Investors and the public alike have long been calling for new banker pay rules that would hopefully prevent financiers from taking on too much risk in the quest for profit. On Thursday, we got them. But the headlines are in some ways bigger than the news. The truth is that many of the “new” rules are already in place. There’s much bigger work still to be done to make our financial system safer.
The rules released by regulators will force many financial institutions to hold back bonuses for at least four years, to make sure that bankers’ deals are actually creating profit without undue risk. They will also claw back bonuses from those who are taking on too much leverage and risk, the sort of things that led to the crisis of 2008. But the truth is that many of the largest banks have been slowly instituting these rules over the last few years. And their profit margins show it. Big banks like Goldman Sachs, which released its latest quarterly earnings this week, are showing single digit returns rather than the high double digits that characterized the post-crisis era.
Part of this is about the market environment itself. Almost everything is up in the air right now. Historic risk models are less and less relevant. (Old correlations and patterns are changing, and new ones have yet to emerge clearly.) The entire nature of economic recovery in a late-stage capitalist society like the U.S. is being rethought. How much growth is really normal? Why isn’t productivity showing up in the figures? And how much of it might actually just accrue to business owners rather than trickling down into the broader economy? What will China’s slowdown mean politically and economically? These are the questions that big banks and all investors are struggling with right now. Their returns (and their bonuses, which are also somewhat down from peaks) show it.
But there is a bigger issue here. It’s one that rarely gets discussed in political debates over Too Big To Fail (TBTF) banks, which are only part of the risk equation in financial markets. Sure, they sit at the center of the financial system. But there are two other key factors that are making financial markets risky right now, and they won’t be addressed by the new rules.

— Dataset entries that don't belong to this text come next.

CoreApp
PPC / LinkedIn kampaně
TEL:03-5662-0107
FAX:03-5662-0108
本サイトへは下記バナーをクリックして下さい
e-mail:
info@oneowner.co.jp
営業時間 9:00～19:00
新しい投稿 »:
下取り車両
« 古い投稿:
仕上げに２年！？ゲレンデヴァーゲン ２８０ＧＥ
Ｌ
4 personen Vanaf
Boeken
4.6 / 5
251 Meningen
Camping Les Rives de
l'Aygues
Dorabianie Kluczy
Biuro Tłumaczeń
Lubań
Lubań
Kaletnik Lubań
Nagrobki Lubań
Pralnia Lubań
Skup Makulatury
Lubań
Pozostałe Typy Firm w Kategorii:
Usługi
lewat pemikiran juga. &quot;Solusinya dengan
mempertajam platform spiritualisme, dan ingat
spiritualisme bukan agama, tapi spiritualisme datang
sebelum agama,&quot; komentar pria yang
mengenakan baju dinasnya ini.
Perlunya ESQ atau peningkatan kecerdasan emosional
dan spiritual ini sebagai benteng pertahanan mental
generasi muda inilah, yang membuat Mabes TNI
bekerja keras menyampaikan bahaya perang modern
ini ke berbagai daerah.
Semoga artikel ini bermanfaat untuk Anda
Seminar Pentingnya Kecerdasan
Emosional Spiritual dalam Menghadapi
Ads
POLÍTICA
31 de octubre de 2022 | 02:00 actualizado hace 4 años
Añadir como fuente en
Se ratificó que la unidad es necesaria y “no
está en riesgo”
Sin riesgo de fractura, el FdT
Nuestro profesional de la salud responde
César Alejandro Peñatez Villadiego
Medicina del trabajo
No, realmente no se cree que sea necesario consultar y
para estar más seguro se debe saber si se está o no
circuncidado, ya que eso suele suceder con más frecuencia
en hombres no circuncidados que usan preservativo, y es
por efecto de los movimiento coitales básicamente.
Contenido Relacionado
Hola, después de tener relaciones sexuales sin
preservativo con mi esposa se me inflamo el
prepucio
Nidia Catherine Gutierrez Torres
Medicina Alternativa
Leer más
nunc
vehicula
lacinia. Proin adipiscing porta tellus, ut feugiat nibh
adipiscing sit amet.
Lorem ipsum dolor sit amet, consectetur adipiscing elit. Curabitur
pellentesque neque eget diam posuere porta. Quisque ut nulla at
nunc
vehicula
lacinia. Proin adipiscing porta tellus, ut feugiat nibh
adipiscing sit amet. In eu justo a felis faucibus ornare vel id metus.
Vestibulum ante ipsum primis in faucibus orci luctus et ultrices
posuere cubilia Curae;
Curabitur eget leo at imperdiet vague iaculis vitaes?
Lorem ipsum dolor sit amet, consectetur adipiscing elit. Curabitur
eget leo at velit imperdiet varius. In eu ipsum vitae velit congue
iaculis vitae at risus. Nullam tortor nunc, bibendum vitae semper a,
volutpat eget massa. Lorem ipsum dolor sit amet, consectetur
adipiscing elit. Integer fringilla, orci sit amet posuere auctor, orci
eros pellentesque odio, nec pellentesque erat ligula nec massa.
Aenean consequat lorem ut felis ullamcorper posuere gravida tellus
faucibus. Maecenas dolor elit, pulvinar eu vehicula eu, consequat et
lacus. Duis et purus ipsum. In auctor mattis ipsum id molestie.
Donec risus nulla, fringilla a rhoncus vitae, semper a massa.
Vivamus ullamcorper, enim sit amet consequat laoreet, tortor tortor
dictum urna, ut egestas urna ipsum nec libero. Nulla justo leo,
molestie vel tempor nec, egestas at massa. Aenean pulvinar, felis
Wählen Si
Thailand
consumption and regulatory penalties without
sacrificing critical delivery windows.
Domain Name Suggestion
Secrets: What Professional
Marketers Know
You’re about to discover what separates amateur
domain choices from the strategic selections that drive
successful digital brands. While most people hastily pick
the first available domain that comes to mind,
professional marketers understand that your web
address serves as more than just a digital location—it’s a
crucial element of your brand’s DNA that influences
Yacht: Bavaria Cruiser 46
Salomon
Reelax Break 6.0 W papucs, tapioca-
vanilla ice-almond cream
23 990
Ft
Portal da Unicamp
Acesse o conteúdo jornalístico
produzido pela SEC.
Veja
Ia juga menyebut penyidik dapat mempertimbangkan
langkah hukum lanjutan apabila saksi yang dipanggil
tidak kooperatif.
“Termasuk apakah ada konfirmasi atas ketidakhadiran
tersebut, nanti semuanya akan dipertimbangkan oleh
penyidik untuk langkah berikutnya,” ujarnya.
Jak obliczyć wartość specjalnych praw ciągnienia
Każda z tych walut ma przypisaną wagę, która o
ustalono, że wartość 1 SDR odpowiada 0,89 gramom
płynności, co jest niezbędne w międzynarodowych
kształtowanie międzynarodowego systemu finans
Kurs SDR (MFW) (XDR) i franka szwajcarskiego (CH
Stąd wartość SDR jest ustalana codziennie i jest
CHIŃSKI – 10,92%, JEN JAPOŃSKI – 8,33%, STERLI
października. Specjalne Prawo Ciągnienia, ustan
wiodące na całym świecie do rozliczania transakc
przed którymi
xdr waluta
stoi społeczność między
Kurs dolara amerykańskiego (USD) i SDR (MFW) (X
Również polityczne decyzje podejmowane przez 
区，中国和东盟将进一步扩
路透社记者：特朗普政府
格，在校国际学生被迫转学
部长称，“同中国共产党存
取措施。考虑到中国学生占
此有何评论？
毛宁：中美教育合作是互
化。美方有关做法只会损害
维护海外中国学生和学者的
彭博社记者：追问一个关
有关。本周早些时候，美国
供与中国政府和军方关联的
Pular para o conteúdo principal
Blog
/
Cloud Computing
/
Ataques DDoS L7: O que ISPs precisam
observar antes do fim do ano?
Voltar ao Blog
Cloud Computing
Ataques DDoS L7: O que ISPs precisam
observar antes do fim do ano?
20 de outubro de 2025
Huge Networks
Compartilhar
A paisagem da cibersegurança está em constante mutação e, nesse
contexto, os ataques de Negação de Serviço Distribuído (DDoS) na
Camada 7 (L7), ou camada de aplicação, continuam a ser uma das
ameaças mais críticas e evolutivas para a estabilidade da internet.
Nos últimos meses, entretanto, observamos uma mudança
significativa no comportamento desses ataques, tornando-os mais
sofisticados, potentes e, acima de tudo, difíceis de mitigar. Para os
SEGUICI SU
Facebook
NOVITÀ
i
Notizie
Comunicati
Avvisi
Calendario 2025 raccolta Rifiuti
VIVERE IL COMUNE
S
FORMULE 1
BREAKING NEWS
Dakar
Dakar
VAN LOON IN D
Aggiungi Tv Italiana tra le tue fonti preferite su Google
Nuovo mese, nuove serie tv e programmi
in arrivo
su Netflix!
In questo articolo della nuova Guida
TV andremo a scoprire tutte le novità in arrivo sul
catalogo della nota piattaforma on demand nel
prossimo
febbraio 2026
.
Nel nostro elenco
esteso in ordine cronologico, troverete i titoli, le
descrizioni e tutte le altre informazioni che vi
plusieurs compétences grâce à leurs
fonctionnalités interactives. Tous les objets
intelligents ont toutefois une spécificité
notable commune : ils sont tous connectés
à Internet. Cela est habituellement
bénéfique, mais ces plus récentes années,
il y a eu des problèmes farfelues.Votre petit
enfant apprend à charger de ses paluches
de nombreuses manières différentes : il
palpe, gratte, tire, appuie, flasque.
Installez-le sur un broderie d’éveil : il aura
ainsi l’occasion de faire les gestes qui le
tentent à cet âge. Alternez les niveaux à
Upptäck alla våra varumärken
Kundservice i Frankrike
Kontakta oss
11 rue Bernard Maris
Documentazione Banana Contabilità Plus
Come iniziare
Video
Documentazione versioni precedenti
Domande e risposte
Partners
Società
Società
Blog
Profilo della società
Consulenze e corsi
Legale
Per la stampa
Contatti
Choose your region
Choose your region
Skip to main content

First, shadow banking – the less regulated sector of the financial markets that includes hedge funds and mutual funds – has taken on much of the risk, and the profit, that used to be held in the TBTF institutions. In a global economy where 30% of sovereign bond yields are negative, they still have every incentive to lever up and take on lots of risks to try and show investors some kind of return. And while those funds aren’t as big as a major Wall Street bank, size isn’t everything – as Lehman Brothers, or Long Term Capital Management, showed.
Second, and perhaps more important in terms of the broader economy, is that non-financial companies still have plenty of reasons to take on risk. They are holding trillions on their balance sheets. At least some of it has gone into risky high-yield debt. What’s more, the Dodd-Frank rules don’t require CEO bonuses to be held back over four years so that shareholders and the public can gauge whether corporate leaders are actually making decisions that pay off over the long haul. Until we reform the current system of corporate compensation (which has led to over half of C-suite pay being dolled out in tax-deductible stock options), we will have a system in which earnings look better on paper than they should. (Add in all that tax-deductible compensation and they go down pretty quickly.) CEOs have incentives to bolster their own pay, rather than growing their firms over the long haul. That’s not the same as creating a financial crisis, but it’s very much a part of the slow growth, fragile recovery story. In fact, you could argue it’s a bigger part right now.
Bottom line: It’s great that those Dodd-Frank comp rules are finally kicking in. But it’s hardly news. And there is still plenty of deeper work to be done to make the financial system safer, and our economy more robust.